• [Exercise materials]

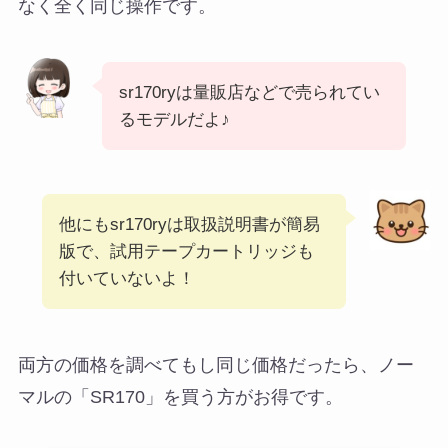
なく全く同じ操作です。
sr170ryは量販店などで売られてい
るモデルだよ♪
他にもsr170ryは取扱説明書が簡易
版で、試用テープカートリッジも
付いていないよ！
両方の価格を調べてもし同じ価格だったら、ノー
マルの「SR170」を買う方がお得です。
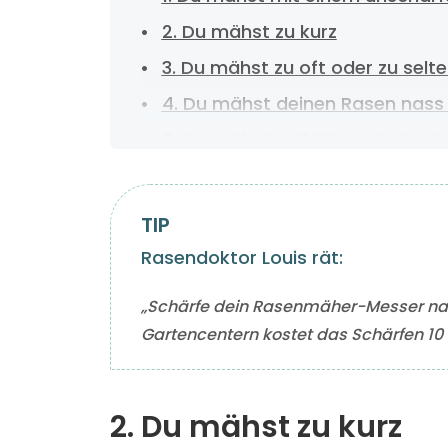
2. Du mähst zu kurz
3. Du mähst zu oft oder zu selt
4. Du mähst deinen Rasen nass 
5. Du mähst zu früh nach der A
6. Du mähst zu früh nach dem 
7. Du lässt den Rasenschnitt lie
Rasendoktor Louis rät:
„Schärfe dein Rasenmäher-Messer na
Gartencentern kostet das Schärfen 10 
2. Du mähst zu kurz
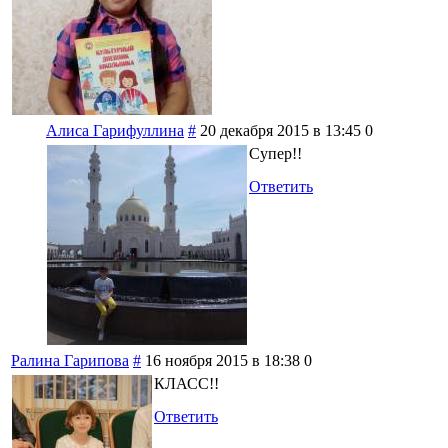
Алиса Гарифуллина
#
20 декабря 2015 в 13:45
0
Супер!!
Ответить
Ралина Гарипова
#
16 ноября 2015 в 18:38
0
КЛАСС!!
Ответить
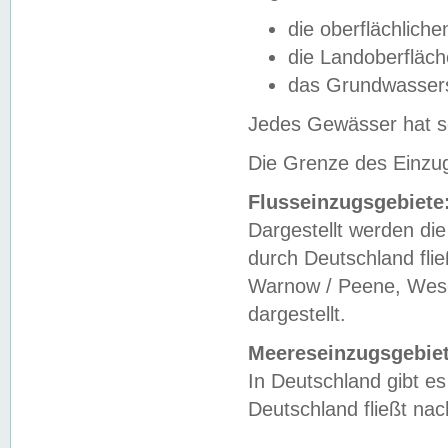
die oberflächlich
die Landoberfläc
das Grundwasser
Jedes Gewässer hat se
Die Grenze des Einzug
Flusseinzugsgebiete
Dargestellt werden die
durch Deutschland fli
Warnow / Peene, Weser
dargestellt.
Meereseinzugsgebiet
In Deutschland gibt 
Deutschland fließt n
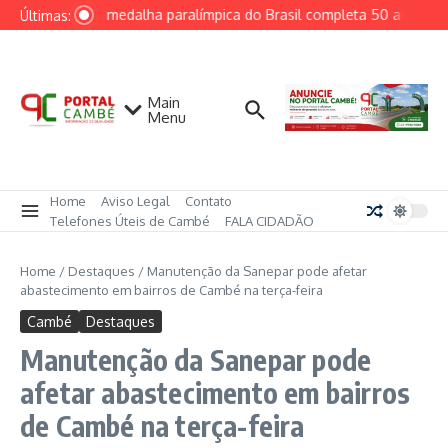
Ir para o conteúdo
Primeira medalha paralímpica do Brasil completa 50 anos e in
Últimas:
Main
Menu
Home
Aviso Legal
Contato
Telefones Úteis de Cambé
FALA CIDADÃO
Home
/
Destaques
/
Manutenção da Sanepar pode afetar
abastecimento em bairros de Cambé na terça-feira
Cambé
Destaques
Manutenção da Sanepar pode
afetar abastecimento em bairros
de Cambé na terça-feira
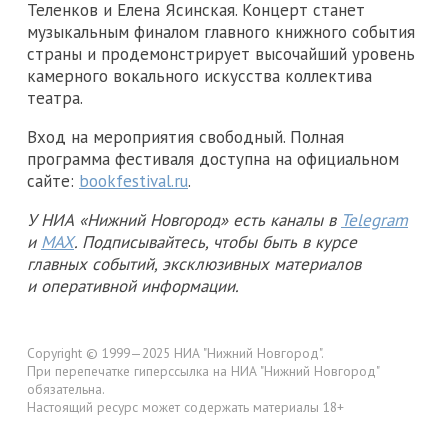
Теленков и Елена Ясинская. Концерт станет
музыкальным финалом главного книжного события
страны и продемонстрирует высочайший уровень
камерного вокального искусства коллектива
театра.
Вход на мероприятия свободный. Полная
программа фестиваля доступна на официальном
сайте:
bookfestival.ru
.
У НИА «Нижний Новгород» есть каналы в
Telegram
и
MAX
. Подписывайтесь, чтобы быть в курсе
главных событий, эксклюзивных материалов
и оперативной информации.
Copyright © 1999—2025 НИА "Нижний Новгород".
При перепечатке гиперссылка на НИА "Нижний Новгород"
обязательна.
Настоящий ресурс может содержать материалы 18+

• [Required work] Swap every "Ответить" in the rows above for "Комментировать" and give the read text back with nothing else changed. Leave the pictures out.

• [Answer below]
なく全く同じ操作です。
sr170ryは量販店などで売られてい
るモデルだよ♪
他にもsr170ryは取扱説明書が簡易
版で、試用テープカートリッジも
付いていないよ！
両方の価格を調べてもし同じ価格だったら、ノー
マルの「SR170」を買う方がお得です。
2. Du mähst zu kurz
3. Du mähst zu oft oder zu selt
4. Du mähst deinen Rasen nass 
5. Du mähst zu früh nach der A
6. Du mähst zu früh nach dem 
7. Du lässt den Rasenschnitt lie
Rasendoktor Louis rät:
„Schärfe dein Rasenmäher-Messer na
Gartencentern kostet das Schärfen 10 
2. Du mähst zu kurz
Алиса Гарифуллина
#
20 декабря 2015 в 13:45
0
Супер!!
Комментировать
Ралина Гарипова
#
16 ноября 2015 в 18:38
0
КЛАСС!!
Комментировать
die oberflächlich
die Landoberfläc
das Grundwasser
Jedes Gewässer hat se
Die Grenze des Einzug
Flusseinzugsgebiete
Dargestellt werden die
durch Deutschland fli
Warnow / Peene, Weser
dargestellt.
Meereseinzugsgebiet
In Deutschland gibt 
Deutschland fließt n
Ir para o conteúdo
Primeira medalha paralímpica do Brasil completa 50 anos e in
Últimas:
Main
Menu
Home
Aviso Legal
Contato
Telefones Úteis de Cambé
FALA CIDADÃO
Home
/
Destaques
/
Manutenção da Sanepar pode afetar
abastecimento em bairros de Cambé na terça-feira
Cambé
Destaques
Manutenção da Sanepar pode
afetar abastecimento em bairros
de Cambé na terça-feira
Теленков и Елена Ясинская. Концерт станет
музыкальным финалом главного книжного события
страны и продемонстрирует высочайший уровень
камерного вокального искусства коллектива
театра.
Вход на мероприятия свободный. Полная
программа фестиваля доступна на официальном
сайте:
bookfestival.ru
.
У НИА «Нижний Новгород» есть каналы в
Telegram
и
MAX
. Подписывайтесь, чтобы быть в курсе
главных событий, эксклюзивных материалов
и оперативной информации.
Copyright © 1999—2025 НИА "Нижний Новгород".
При перепечатке гиперссылка на НИА "Нижний Новгород"
обязательна.
Настоящий ресурс может содержать материалы 18+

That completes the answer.